Recursively delete all files except a certain number in each directory

Question

I have a large collection of files contained in directories for testing. I need to keep the directory structure for my application but want to thin out the files for faster testing. I want to limit the number of files a directory can have to 3. How can I do that in linux?

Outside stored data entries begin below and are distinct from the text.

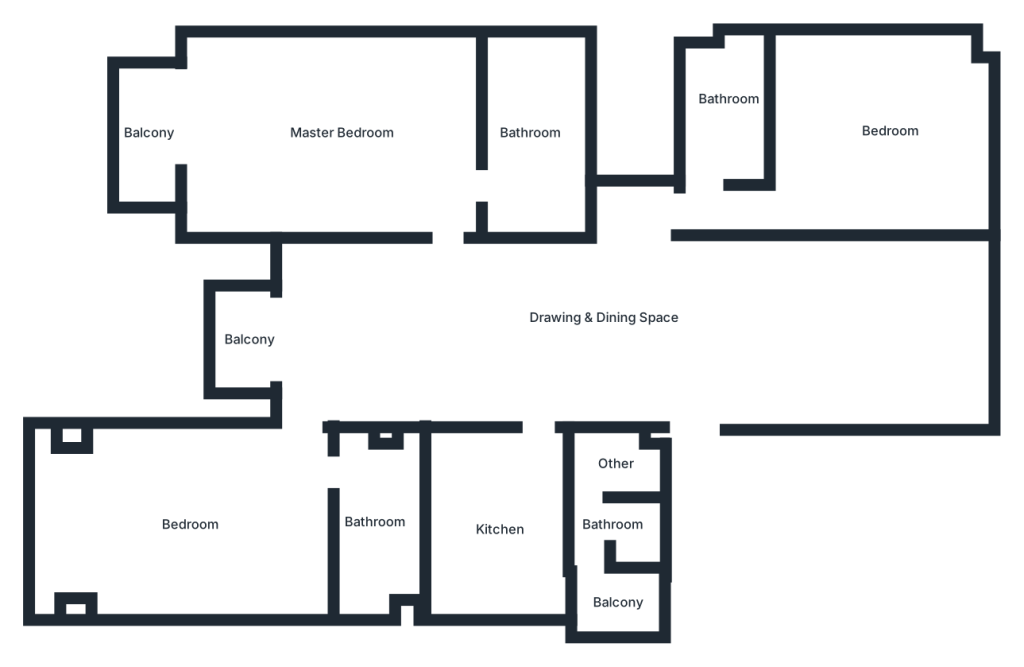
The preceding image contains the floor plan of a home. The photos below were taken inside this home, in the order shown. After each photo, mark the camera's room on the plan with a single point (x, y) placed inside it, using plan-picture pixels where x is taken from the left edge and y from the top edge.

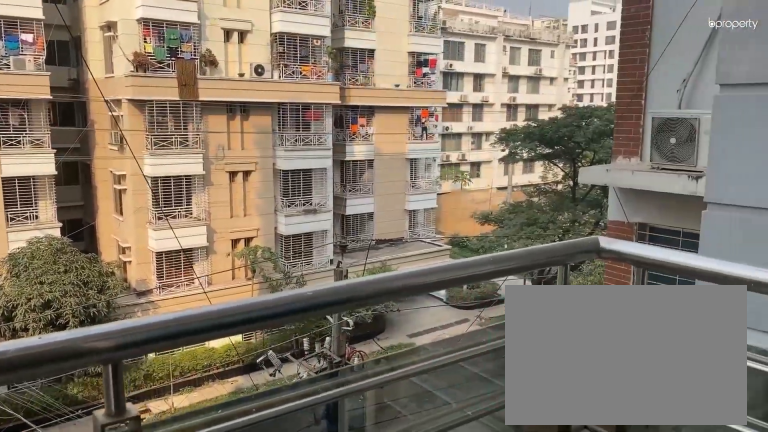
(150, 128)
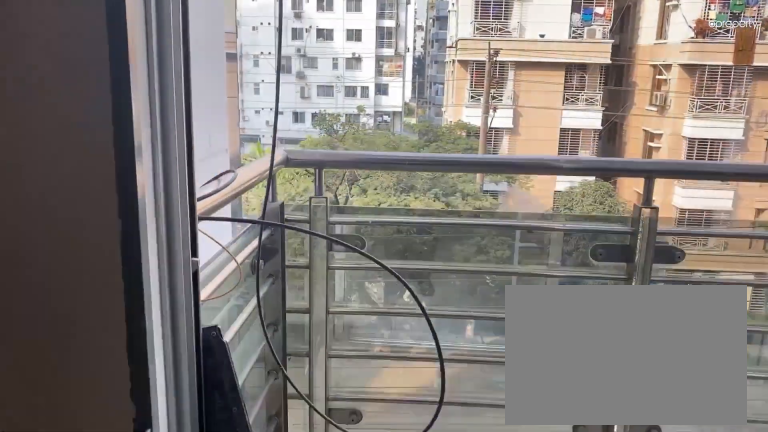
(369, 345)
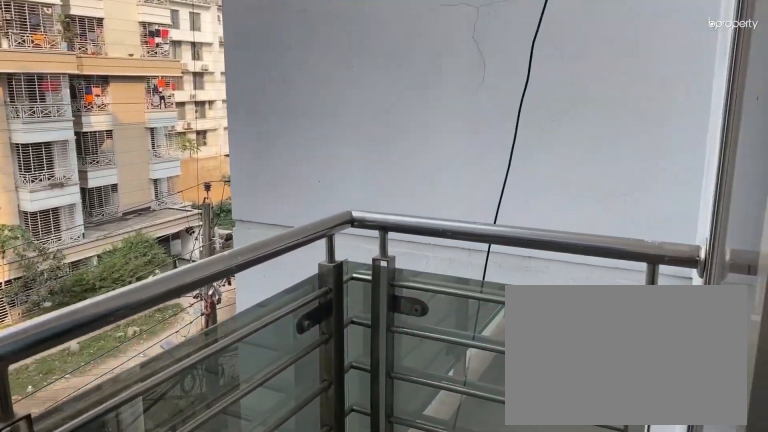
(251, 344)
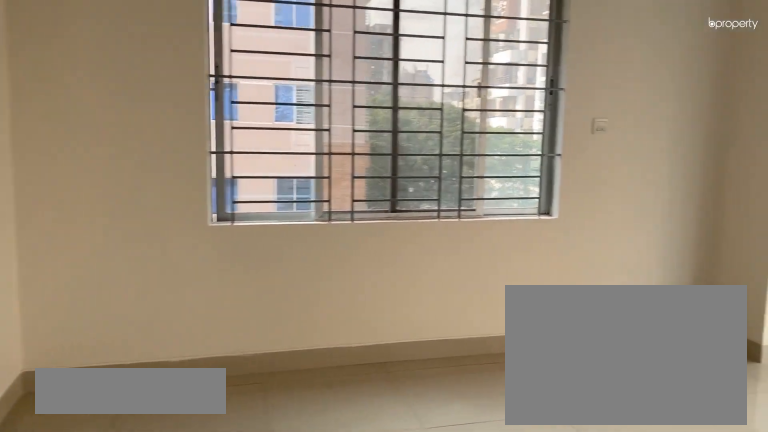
(201, 539)
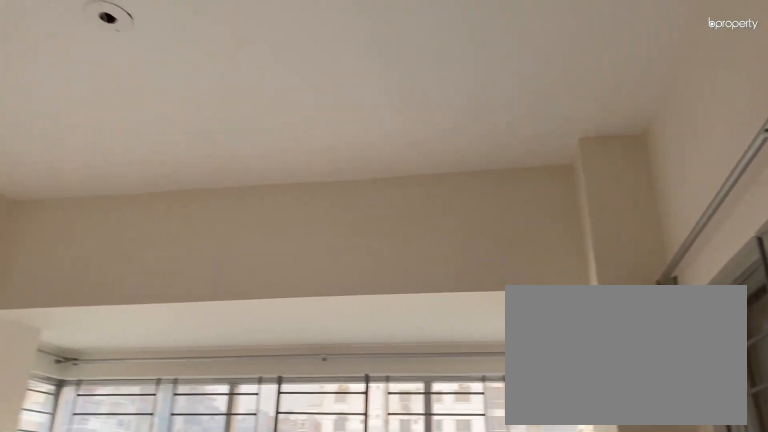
(201, 539)
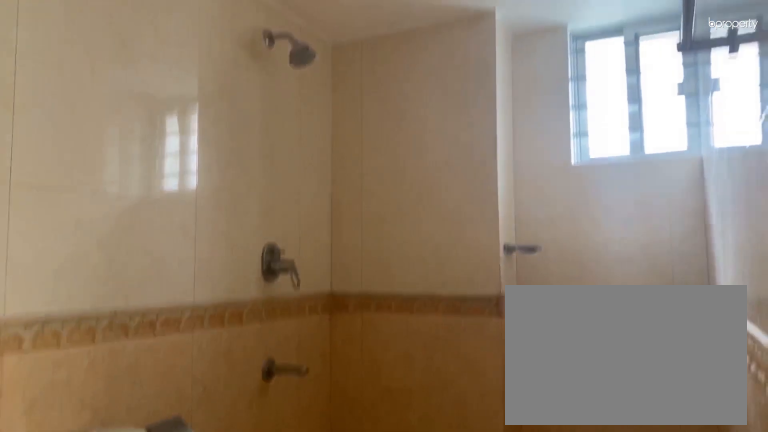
(387, 525)
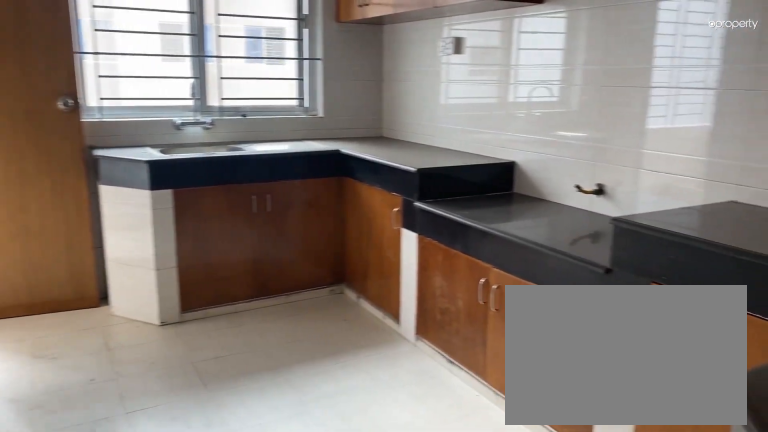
(512, 535)
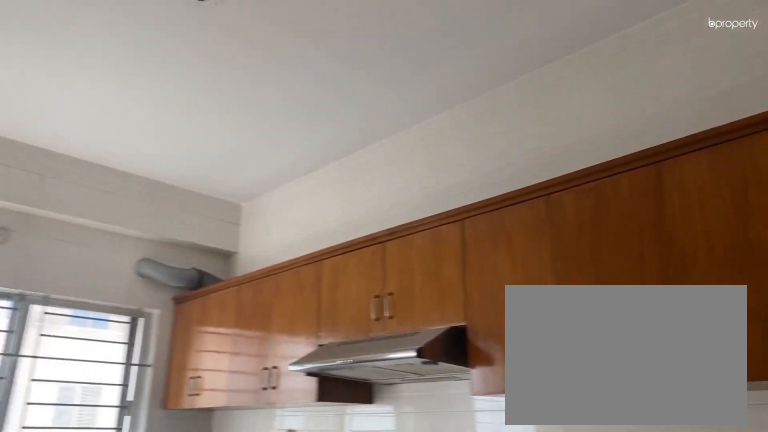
(512, 535)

To clarify what I would like to accomplish, a solution in Python:

import sys, os
for root, dirs, files in os.walk(sys.argv[1]):
    for index, file in enumerate(files):
        if index > int(sys.argv[2]) - 1: os.remove(os.path.join(root, file))

Usage:

python thinout.py /path/to/thin\ out/ <maximum_number_of_files_per_directory>

Example:

python thinout.py testing\ data 3

I found a smiliar question about doing this for one directory, but not recursively.

Answer 1

This quite lengthy sequence will work with files containing spaces etc., and just leave the first three alphabetically sorted files in each subdir.

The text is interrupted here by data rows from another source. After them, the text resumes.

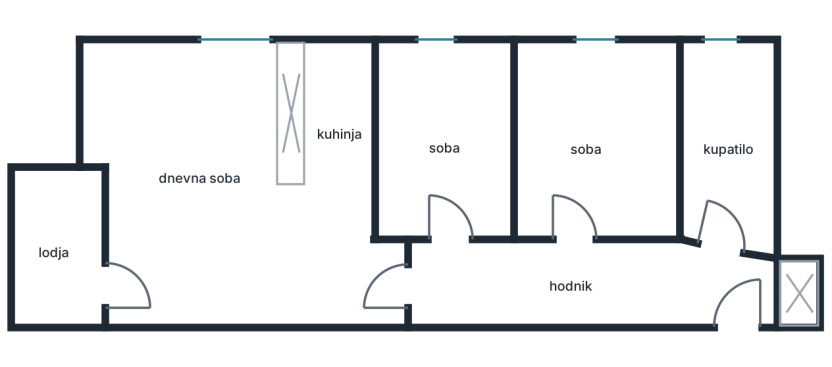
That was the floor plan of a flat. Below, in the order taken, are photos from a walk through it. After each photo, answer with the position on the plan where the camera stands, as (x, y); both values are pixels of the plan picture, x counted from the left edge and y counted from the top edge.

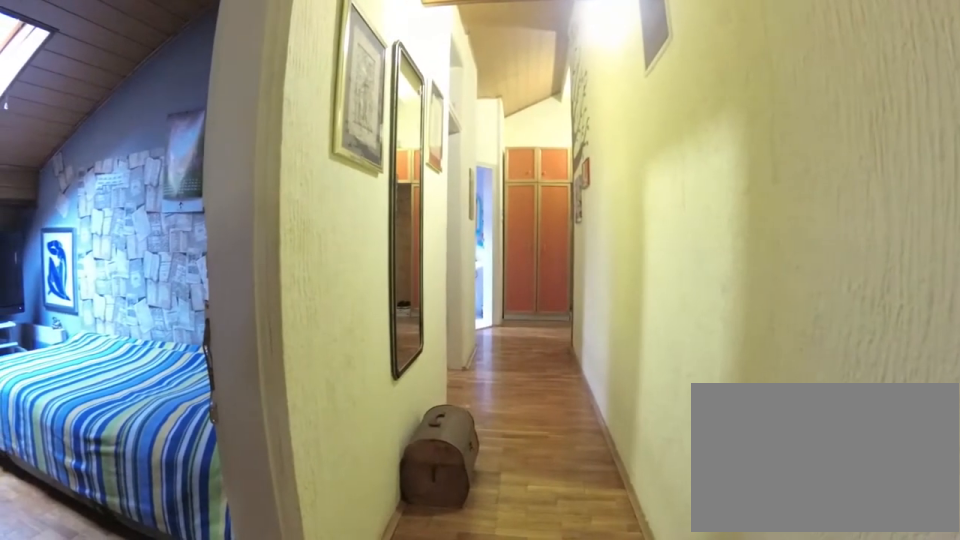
(411, 282)
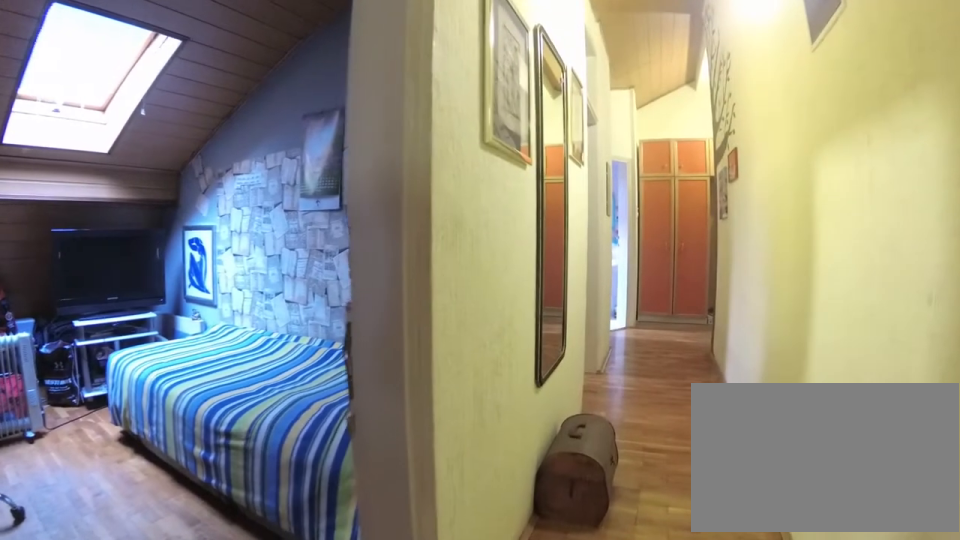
(413, 291)
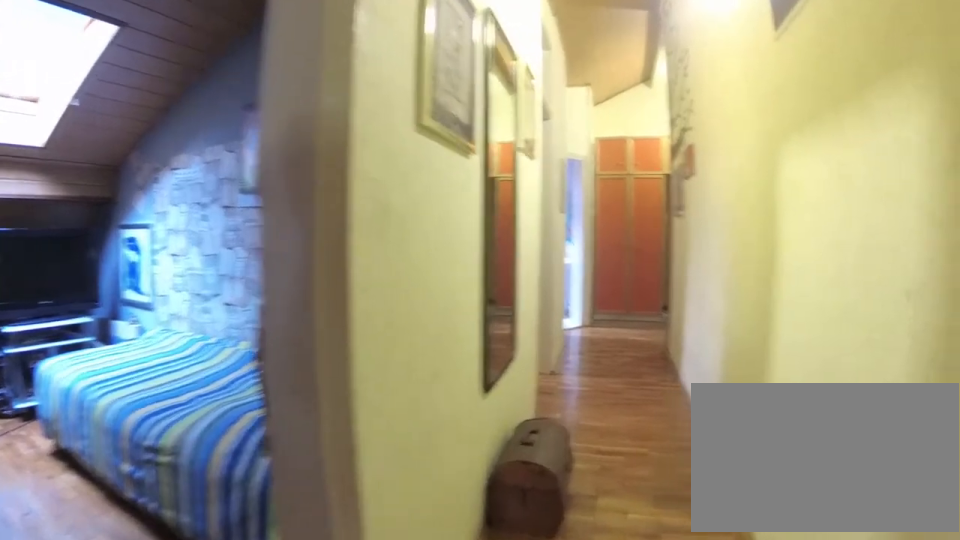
(426, 289)
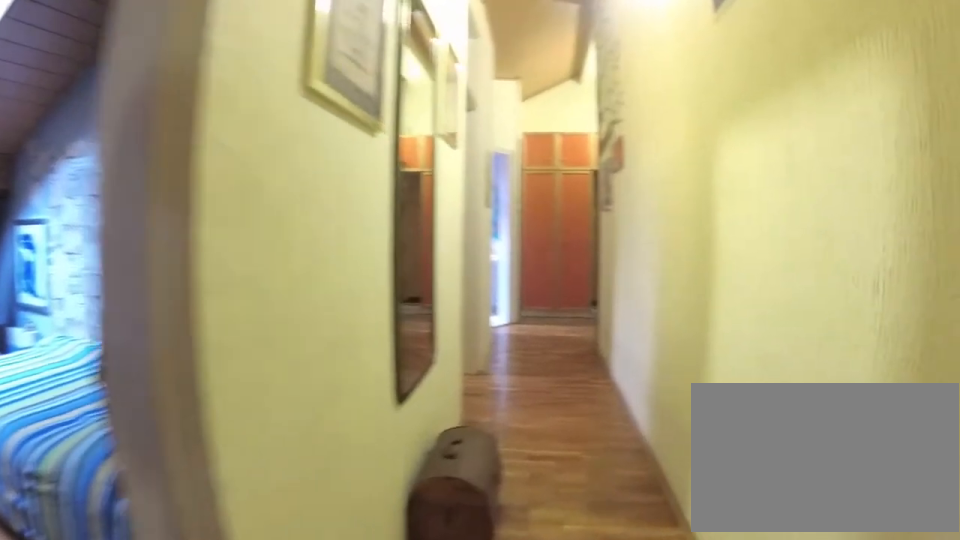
(438, 287)
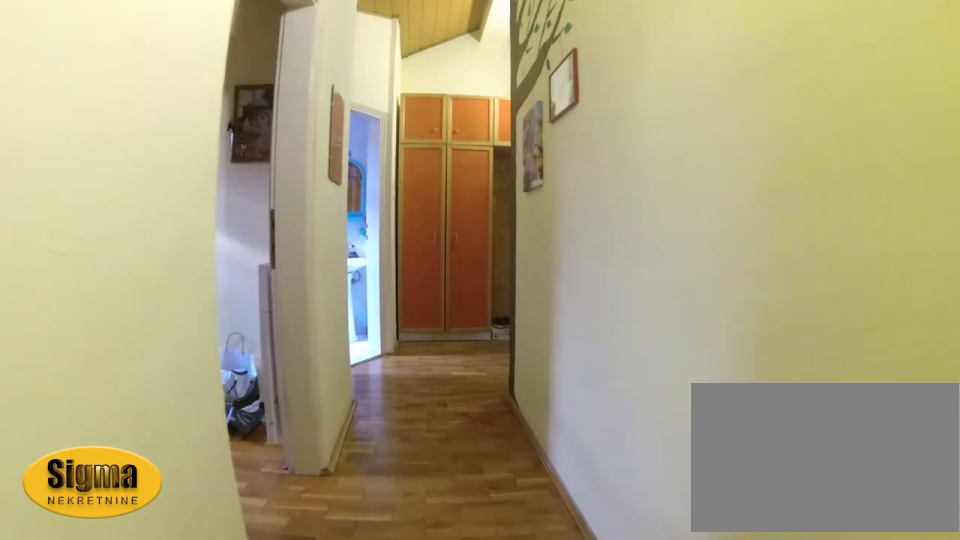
(509, 283)
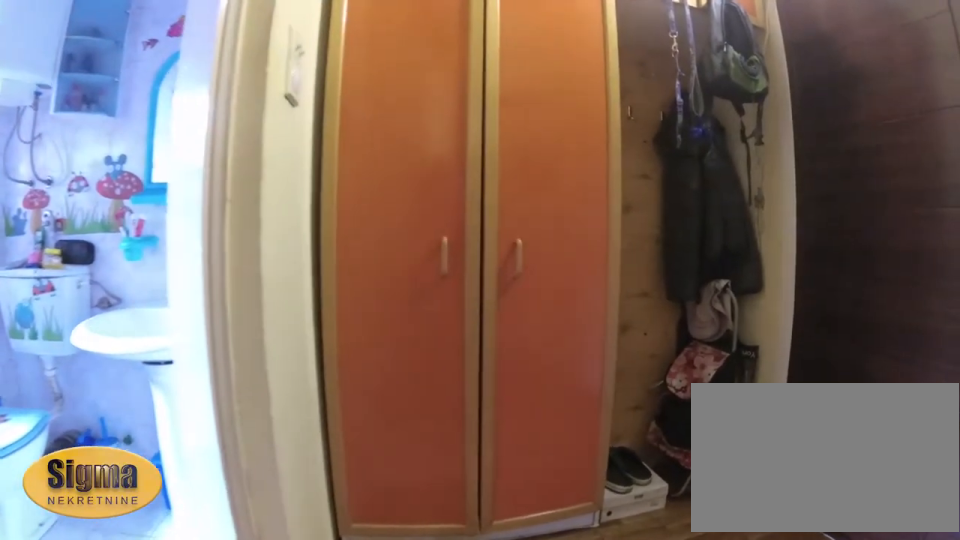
(673, 278)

EDIT: applied mklement's improvement to cope with directories that need escaping.

find /var/testfiles/ -type d -print0 | while IFS= read -r -d '' subdir; \
do cd "$subdir"; find . -mindepth 1 -maxdepth 1 -type f -print0 | \
sort --zero-terminated | tr '\0' '\n' | tail -n+4 | tr '\n' '\0' | \
xargs --null --no-run-if-empty rm ; cd "$OLDPWD" ; done

Since my version of tail doesn't support a --zero or --null flag for line terminators, I had to work around that with tr. Suggestions for improvements are welcome.

Answer 2

I would do something like this in bash:

for dir in `find . -type d`; pushd $dir; rm `ls | awk 'NR>3'`; popd; done;

Or this version might be better:

for dir in `find . -type d`; pushd $dir; rm `find . -maxdepth 1 -type f | tail -n +3`; popd; done;

Of course - just randomly deleting all but the first 3 files in the directory is always a little risky. Buyer beware...

By the way, I did not test this myself. Just typed in what came to mind. You'll likely have to tweak it a little to get it to work right. Again, buyer beware.